« Celui-ci est fils de Dieu qui est conduit par l’Esprit de Dieu » (Rm 8,14) (Dimanche 30 mai 2021. Fête de la Sainte Trinité)

« Celui-ci est fils de Dieu qui est conduit par l’Esprit de Dieu » (Rm 8,14). La parole que la liturgie proclame au cœur de la deuxième lecture est une parole trinitaire. En effet, chez Paul comme dans le reste du Nouveau Testament, « Dieu » est presque toujours synonyme de « Père ». Nous sommes donc invités à entendre : « Celui-ci est fils du Père [fils dans le Fils unique] qui est conduit par l’Esprit du Père ». Ainsi, la Très Sainte Trinité que nous célébrons en ce jour béni ne réside pas dans un Ciel séparé, trop éloigné, mais dans le ciel de nos âmes où elle a décidé de faire sa demeure : « « Si quelqu’un m’aime, il gardera ma parole ; mon Père l’aimera, nous viendrons vers lui et, chez lui, nous nous ferons une demeure » (Jn 14,23).

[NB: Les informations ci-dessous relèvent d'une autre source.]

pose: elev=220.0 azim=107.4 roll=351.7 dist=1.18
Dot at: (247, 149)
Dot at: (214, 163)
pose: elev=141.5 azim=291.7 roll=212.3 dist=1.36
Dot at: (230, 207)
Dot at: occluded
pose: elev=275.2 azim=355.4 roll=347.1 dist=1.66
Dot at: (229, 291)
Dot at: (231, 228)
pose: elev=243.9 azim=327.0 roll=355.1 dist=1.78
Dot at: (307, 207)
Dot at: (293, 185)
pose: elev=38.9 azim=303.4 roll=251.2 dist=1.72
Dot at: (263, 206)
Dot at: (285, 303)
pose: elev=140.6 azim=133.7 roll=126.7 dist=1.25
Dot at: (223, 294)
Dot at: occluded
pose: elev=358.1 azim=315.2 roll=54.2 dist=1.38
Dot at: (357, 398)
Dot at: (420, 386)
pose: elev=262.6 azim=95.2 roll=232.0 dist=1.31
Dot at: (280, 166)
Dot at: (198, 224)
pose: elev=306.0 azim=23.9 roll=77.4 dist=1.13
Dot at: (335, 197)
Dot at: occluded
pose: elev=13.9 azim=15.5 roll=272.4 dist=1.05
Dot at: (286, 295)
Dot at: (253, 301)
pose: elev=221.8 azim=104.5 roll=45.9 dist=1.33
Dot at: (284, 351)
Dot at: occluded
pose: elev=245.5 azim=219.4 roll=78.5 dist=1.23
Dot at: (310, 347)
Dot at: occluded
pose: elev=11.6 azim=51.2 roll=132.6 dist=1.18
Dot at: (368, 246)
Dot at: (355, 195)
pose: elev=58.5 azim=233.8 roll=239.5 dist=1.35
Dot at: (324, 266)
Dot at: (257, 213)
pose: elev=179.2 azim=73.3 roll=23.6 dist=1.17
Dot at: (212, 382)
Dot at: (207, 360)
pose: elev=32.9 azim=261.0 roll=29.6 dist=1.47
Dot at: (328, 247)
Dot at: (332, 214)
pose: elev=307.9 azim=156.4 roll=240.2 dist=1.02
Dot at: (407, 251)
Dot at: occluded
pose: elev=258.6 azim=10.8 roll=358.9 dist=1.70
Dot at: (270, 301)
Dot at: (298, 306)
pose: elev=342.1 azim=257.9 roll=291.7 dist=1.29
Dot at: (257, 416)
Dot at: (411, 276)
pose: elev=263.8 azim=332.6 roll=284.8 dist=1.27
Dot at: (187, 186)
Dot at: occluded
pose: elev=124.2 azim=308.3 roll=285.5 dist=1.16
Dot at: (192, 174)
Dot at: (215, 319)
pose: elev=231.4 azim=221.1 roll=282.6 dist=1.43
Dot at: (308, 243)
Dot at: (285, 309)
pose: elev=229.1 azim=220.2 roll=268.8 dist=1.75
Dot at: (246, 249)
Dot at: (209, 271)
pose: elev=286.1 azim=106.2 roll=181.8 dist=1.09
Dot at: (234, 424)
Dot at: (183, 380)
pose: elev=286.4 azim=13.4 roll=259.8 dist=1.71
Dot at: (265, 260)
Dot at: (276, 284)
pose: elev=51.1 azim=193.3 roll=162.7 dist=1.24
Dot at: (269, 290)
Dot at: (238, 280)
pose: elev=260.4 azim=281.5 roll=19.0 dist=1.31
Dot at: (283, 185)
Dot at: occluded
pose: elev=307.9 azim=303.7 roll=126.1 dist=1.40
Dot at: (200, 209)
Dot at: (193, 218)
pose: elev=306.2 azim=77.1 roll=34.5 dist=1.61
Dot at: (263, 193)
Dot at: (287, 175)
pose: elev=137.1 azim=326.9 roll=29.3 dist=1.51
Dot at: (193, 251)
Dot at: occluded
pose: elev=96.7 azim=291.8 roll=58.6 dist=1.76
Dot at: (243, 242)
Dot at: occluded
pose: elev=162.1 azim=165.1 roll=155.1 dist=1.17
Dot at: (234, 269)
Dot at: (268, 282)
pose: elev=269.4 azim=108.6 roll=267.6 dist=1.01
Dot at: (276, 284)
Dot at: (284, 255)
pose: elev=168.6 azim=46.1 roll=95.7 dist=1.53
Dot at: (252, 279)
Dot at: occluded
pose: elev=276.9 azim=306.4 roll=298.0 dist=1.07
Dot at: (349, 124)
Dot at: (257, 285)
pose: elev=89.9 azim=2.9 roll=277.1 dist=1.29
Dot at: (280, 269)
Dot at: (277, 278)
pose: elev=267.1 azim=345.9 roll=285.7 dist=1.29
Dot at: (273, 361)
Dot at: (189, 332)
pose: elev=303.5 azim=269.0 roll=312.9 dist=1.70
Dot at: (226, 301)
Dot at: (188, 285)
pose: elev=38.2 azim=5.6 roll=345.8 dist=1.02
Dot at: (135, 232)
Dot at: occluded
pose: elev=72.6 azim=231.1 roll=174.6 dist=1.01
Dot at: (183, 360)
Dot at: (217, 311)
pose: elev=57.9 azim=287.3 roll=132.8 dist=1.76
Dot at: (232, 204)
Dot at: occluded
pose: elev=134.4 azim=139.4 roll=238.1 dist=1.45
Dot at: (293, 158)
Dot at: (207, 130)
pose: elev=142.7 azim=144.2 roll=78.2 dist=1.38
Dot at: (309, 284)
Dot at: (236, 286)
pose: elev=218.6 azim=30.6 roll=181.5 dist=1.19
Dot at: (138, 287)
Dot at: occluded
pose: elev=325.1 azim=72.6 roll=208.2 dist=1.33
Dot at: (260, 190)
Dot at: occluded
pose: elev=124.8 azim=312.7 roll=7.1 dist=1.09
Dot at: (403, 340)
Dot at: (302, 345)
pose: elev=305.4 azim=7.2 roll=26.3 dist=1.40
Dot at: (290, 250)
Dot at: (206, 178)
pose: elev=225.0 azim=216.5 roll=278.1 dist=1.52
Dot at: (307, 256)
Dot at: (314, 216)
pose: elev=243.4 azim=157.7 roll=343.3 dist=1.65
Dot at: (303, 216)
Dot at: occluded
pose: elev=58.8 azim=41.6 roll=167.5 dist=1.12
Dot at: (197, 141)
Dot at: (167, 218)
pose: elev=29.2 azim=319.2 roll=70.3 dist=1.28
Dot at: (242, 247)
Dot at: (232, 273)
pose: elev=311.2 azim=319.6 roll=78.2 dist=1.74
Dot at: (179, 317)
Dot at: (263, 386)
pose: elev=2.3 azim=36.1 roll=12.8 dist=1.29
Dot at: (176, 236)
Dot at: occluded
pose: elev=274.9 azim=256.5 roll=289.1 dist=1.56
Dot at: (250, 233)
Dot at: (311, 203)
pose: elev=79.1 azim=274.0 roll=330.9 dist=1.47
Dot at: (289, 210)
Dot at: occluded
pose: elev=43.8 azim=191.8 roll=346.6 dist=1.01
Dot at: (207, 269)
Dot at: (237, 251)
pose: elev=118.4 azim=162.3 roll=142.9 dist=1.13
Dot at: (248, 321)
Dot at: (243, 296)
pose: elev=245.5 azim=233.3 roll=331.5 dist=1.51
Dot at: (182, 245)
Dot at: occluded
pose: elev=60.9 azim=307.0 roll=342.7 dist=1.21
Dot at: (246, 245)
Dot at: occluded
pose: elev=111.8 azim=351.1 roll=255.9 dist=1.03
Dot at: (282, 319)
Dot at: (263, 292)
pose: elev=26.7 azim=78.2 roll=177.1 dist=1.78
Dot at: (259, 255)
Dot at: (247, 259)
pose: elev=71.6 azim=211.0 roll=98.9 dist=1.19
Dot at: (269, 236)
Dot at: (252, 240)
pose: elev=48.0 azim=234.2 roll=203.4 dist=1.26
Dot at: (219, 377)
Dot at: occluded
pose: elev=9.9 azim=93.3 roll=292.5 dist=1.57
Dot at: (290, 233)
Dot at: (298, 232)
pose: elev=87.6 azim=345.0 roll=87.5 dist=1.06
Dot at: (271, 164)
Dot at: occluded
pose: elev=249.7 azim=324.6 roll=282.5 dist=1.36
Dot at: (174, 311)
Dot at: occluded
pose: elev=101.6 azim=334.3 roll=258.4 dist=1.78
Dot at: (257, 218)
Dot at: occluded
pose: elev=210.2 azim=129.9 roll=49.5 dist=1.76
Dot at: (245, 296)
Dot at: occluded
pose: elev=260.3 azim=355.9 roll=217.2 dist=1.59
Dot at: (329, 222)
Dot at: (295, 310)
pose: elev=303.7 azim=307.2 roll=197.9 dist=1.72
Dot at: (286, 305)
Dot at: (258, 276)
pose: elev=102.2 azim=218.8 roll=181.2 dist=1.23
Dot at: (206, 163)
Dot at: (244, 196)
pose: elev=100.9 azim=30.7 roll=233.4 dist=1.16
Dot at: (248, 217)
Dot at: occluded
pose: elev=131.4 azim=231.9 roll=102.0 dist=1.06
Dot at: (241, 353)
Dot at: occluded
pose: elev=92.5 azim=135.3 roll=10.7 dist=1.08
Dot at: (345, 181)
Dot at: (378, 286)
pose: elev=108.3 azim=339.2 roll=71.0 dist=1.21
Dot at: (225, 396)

Comprenons d’abord bien le sens de cette parole de l’Apôtre avant de l’appliquer concrètement dans nos vies.

 

  1. Que veut dire saint Paul ?

Saint Thomas d’Aquin offre un commentaire éclairant que je permets d’élargir un peu. Il prend très au sérieux le verbe au passif : « est conduit ». Il dit qu’il y a trois manières de vivre. Les animaux sont conduits, en l’occurrence par la nature, par leurs instincts. De fait, certains hommes se conduisent comme des bêtes, lorsqu’ils se laissent mener par leurs impulsions. Et nous ne valons guère mieux quand nous cédons à toutes nos inclinations sans les interroger et sans les discerner, lorsque nous suivons tous nos plaisirs et résistons à tout ce qui nous déplaît.

Les hommes qui se conduisent de manière humaine se distinguent des animaux en ce qu’ils ne sont pas conduits, mais en ce qu’ils conduisent leur vie par leur liberté. Ils sont causes responsables de leurs action et se perfectionnent activement en acquérant, avec effort, ces bonnes habitudes que l’on appelle vertu.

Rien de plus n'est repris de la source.